- _Given text_
>> Start
This sequence alignment method is often used in the context of hidden Markov models.
Knowledge-based speech recognition
This method uses a stored data base of commands that compares simple words with
ones in the data base.
For further information
Popular speech recognition conferences held each year or two include ICASSP,
Eurospeech/ICSLP (now named Interspeech) and the IEEE ASRU. Conferences in the field
of Natural Language Processing, such as ACL, NAACL, EMNLP, and HLT, are beginning
to include papers on speech processing. Important journals include the IEEE
Transactions on Speech and Audio Processing (now named IEEE Transactions on
Audio, Speech and Language Processing), Computer Speech and Language, and Speech
Communication. Books like "Fundamentals of Speech Recognition" by Lawrence Rabiner
can be useful to acquire basic knowledge but may not be fully up to date (1993).
>> End
- _Job_
Copy out the part of the speech recognition text that opens with "This sequence alignment" and closes with "to date (1993).", switching "data base" to "database" throughout.

- _Recorded data_
>> Start
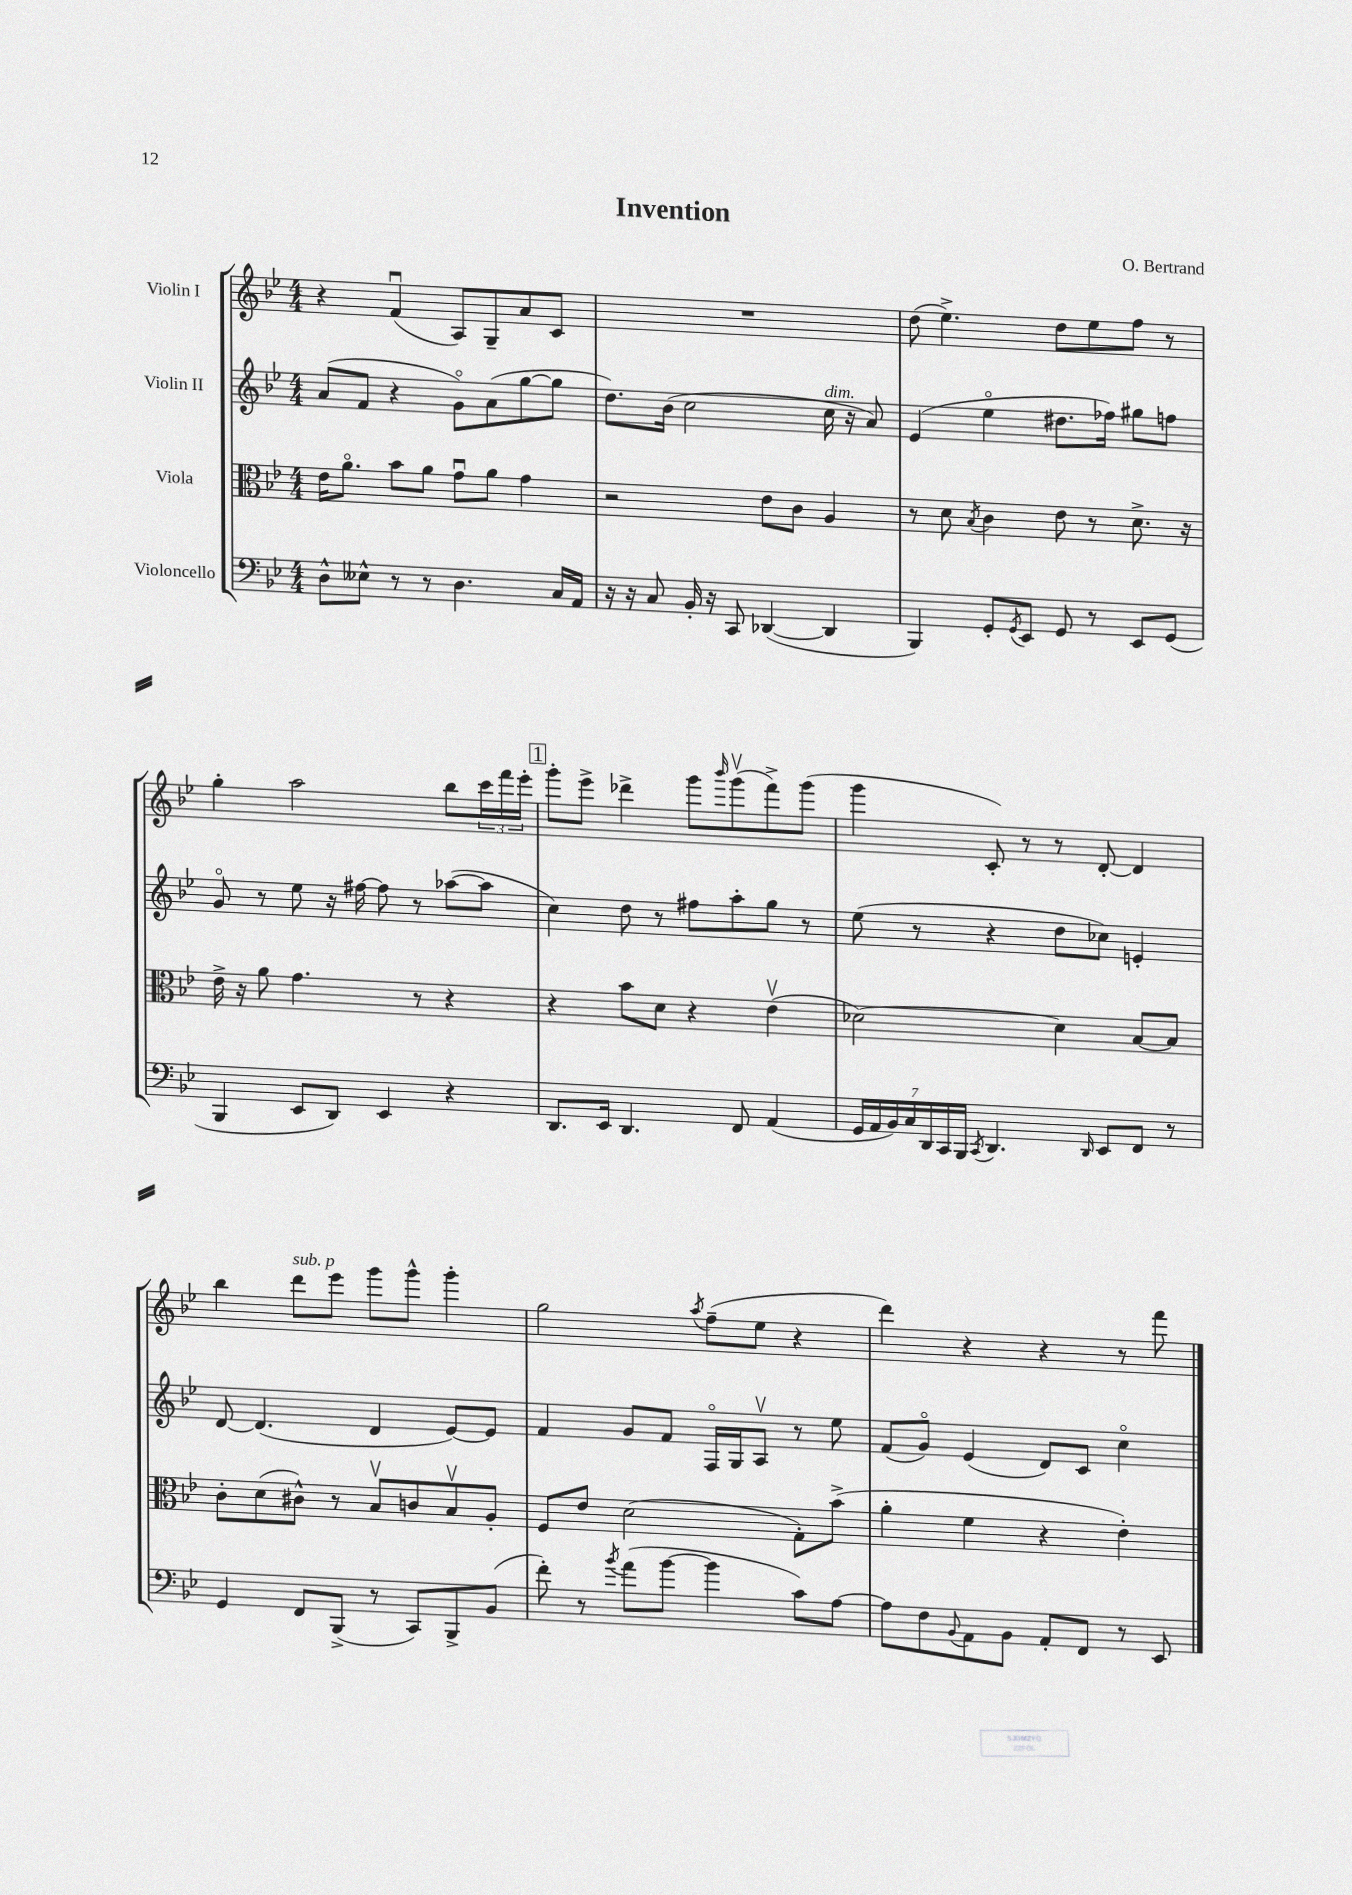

**kern	**kern	**kern	**kern
*part4	*part3	*part2	*part1
*staff4	*staff3	*staff2	*staff1
*I"Violoncello	*I"Viola	*I"Violin II	*I"Violin I
*clefF4	*clefC3	*clefG2	*clefG2
*k[b-e-]	*k[b-e-]	*k[b-e-]	*k[b-e-]
*M4/4	*M4/4	*M4/4	*M4/4
=1	=1	=1	=1
8D^^\L	16e-\KL	(8a/L	4r
.	8.a\J	.	.
8E--X^^\J	.	8f/J	.
8r	8b-\L	4r	(4fu/
8r	8a\J	.	.
4.D\	8gu\L	8g\L)	8A/L)
.	8a\J	(8a\	8G~/
.	4g\	[8gg\	8a/
16C/LL	.	8gg\J]	8c/J
16AA/JJ	.	.	.
=2	=2	=2	=2
16r	2r	8.dd\L)	1r
16r	.	.	.
8C/	.	.	.
.	.	(16b-\Jk	.
16BB-'/	.	2cc\	.
16r	.	.	.
8CC/	.	.	.
([4DD-X/	8e-\L	.	.
.	8c\J	.	.
!	!	!LO:TX:a:i:t=dim.	!
4DD-/]	4A/	16cc\	.
.	.	16r	.
.	.	8a/)	.
=3	=3	=3	=3
4BBB-/)	8r	(4e-/	(8dd\
.	8d\	.	4.ee-^\)
.	8qB-/	.	.
8GG'/L	4c\	4ee-\	.
8qGG/	.	.	.
8EE-/J	.	.	.
8GG/	8e-\	8.dd#X\L	8dd\L
8r	8r	.	8ee-\
.	.	16ff-X\Jk)	.
8EE-/L	8.d^\	8gg#X\L	8ff\J
(8GG/J	.	8ffn\J	8r
.	16r	.	.
!!LO:LB:g=z
=4	=4	=4	=4
4BBB-/	16e-^\	8g/	4gg'\
.	16r	.	.
.	8a\	8r	.
8EE-/L	4.g\	8ee-\	2aa\
8DD/J)	.	16r	.
.	.	[16ff#X\	.
4EE-/	.	8ff#\]	.
.	8r	8r	.
4r	4r	([8aa-X\L	8bb-\L
.	.	8aa-\J]	24ccc\L
.	.	.	24fff\
.	.	.	24eee-'\JJ
!!LO:REH:place=s1:t=1
=5	=5	=5	=5
8.DD/L	4r	4cc\)	8ggg'\L
.	.	.	8eee-^\J
16EE-/Jk	.	.	.
4.DD/	8b-\L	8dd\	4ddd-X^\
.	8d\J	8r	.
.	4r	8ff#X\L	8ggg\L
.	.	.	16qqbbb-/
8FF/	.	8aa'\	(8gggv\
(4AA/	(4e-v\	8gg\J	8fff^\)
.	.	8r	(8ggg\J
=6	=6	=6	=6
28GG/LL	[2d-X\)	(8ee-\	4ggg\
28AA/	.	.	.
28BB-/)	.	.	.
28C/	.	.	.
.	.	8r	.
28DD/	.	.	.
28CC/	.	.	.
28BBB-/JJ	.	.	.
8qCC/	.	.	.
4.DD/	.	4r	8c'/)
.	.	.	8r
.	4d-\]	8dd\L	8r
16qqDD/	.	.	.
8EE-/L	.	8cc-X\J)	[8d'/
8FF/J	[8B-/L	4en'/	4d/]
8r	8B-/J]	.	.
!!LO:LB:g=z
=7	=7	=7	=7
4GG/	8c'\L	[8d/	4bb-\
.	(8d\	(4.d/]	.
!	!	!	!LO:TX:a:i:t=sub. p
8FF/L	8c#X^^\J)	.	8ddd\L
(8BBB-^/J	8r	.	8eee-\J
8r	8B-v/L	4d/	8ggg\L
8CC/L)	8cn/	.	8ggg^^\J
8BBB-^/	8B-v/	[8e-/L)	4ggg'\
(8BB-/J	8A'/J	8e-/J]	.
=8	=8	=8	=8
8f'\)	8F/L	4f/	2gg\
8r	8e-/J	.	.
8qb-/	.	.	.
(8a\L	(2d\	8g/L	.
[8b-\J	.	8f/J	.
.	.	.	8qaa/
4b-\]	.	16F/LL	(8ff~\L
.	.	16G/J	.
.	.	8Av/J	8ee-\J
8c\L)	8G'\L)	8r	4r
[8A\J	(8b-^\J	8ee-\	.
=9	=9	=9	=9
8A\L]	4a'\	(8f/L	4ddd\)
8F\	.	8g/J)	.
8qqBB-/	.	.	.
8AA\	4f\	(4e-/	4r
8BB-\J	.	.	.
8AA'/L	4r	8d/L)	4r
8FF/J	.	8c/J	.
8r	4e-'\)	4cc\	8r
8EE-/	.	.	8fff\
==	==	==	==
*-	*-	*-	*-
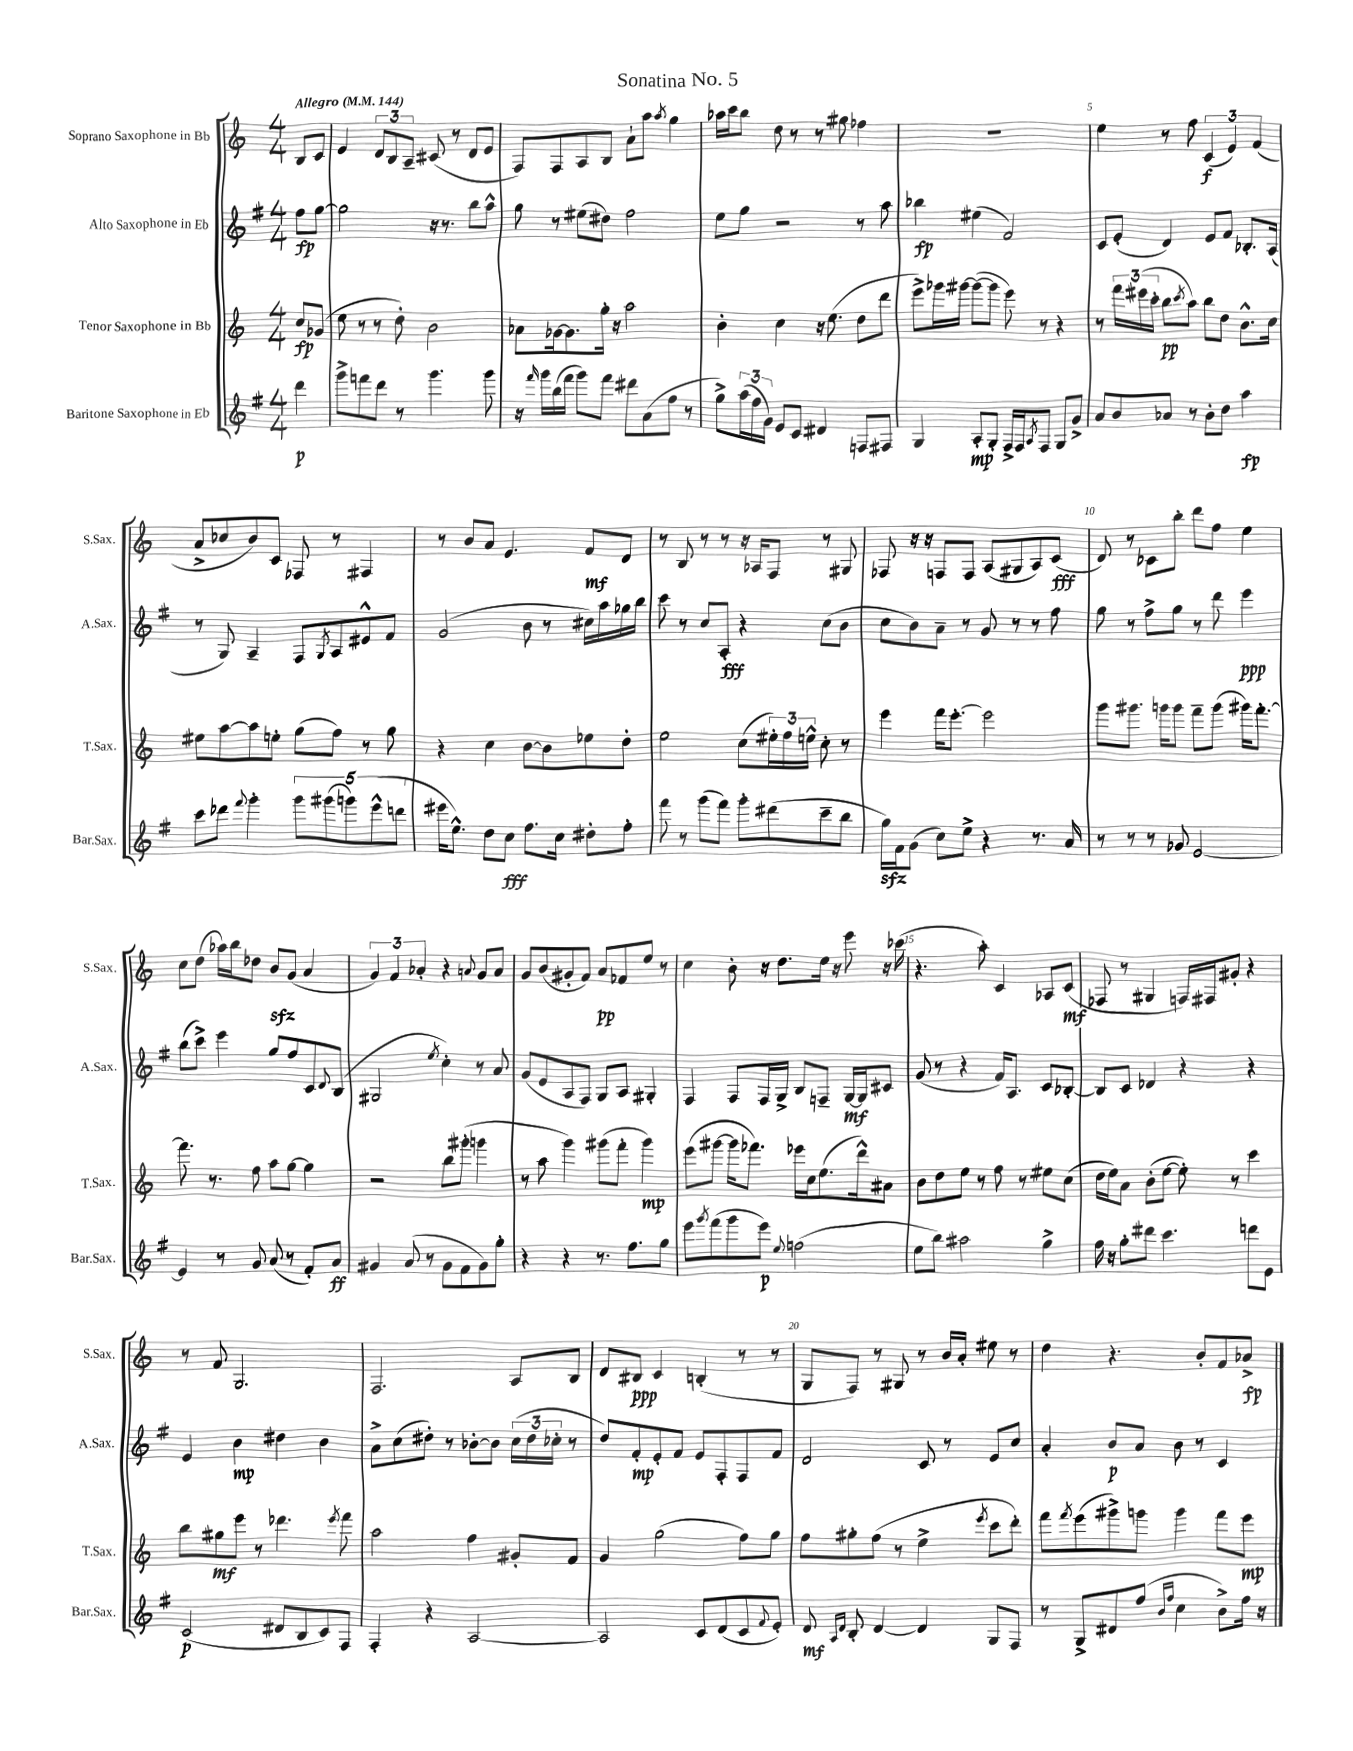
>> End
- _Full response_
This sequence alignment method is often used in the context of hidden Markov models.
Knowledge-based speech recognition
This method uses a stored database of commands that compares simple words with
ones in the database.
For further information
Popular speech recognition conferences held each year or two include ICASSP,
Eurospeech/ICSLP (now named Interspeech) and the IEEE ASRU. Conferences in the field
of Natural Language Processing, such as ACL, NAACL, EMNLP, and HLT, are beginning
to include papers on speech processing. Important journals include the IEEE
Transactions on Speech and Audio Processing (now named IEEE Transactions on
Audio, Speech and Language Processing), Computer Speech and Language, and Speech
Communication. Books like "Fundamentals of Speech Recognition" by Lawrence Rabiner
can be useful to acquire basic knowledge but may not be fully up to date (1993).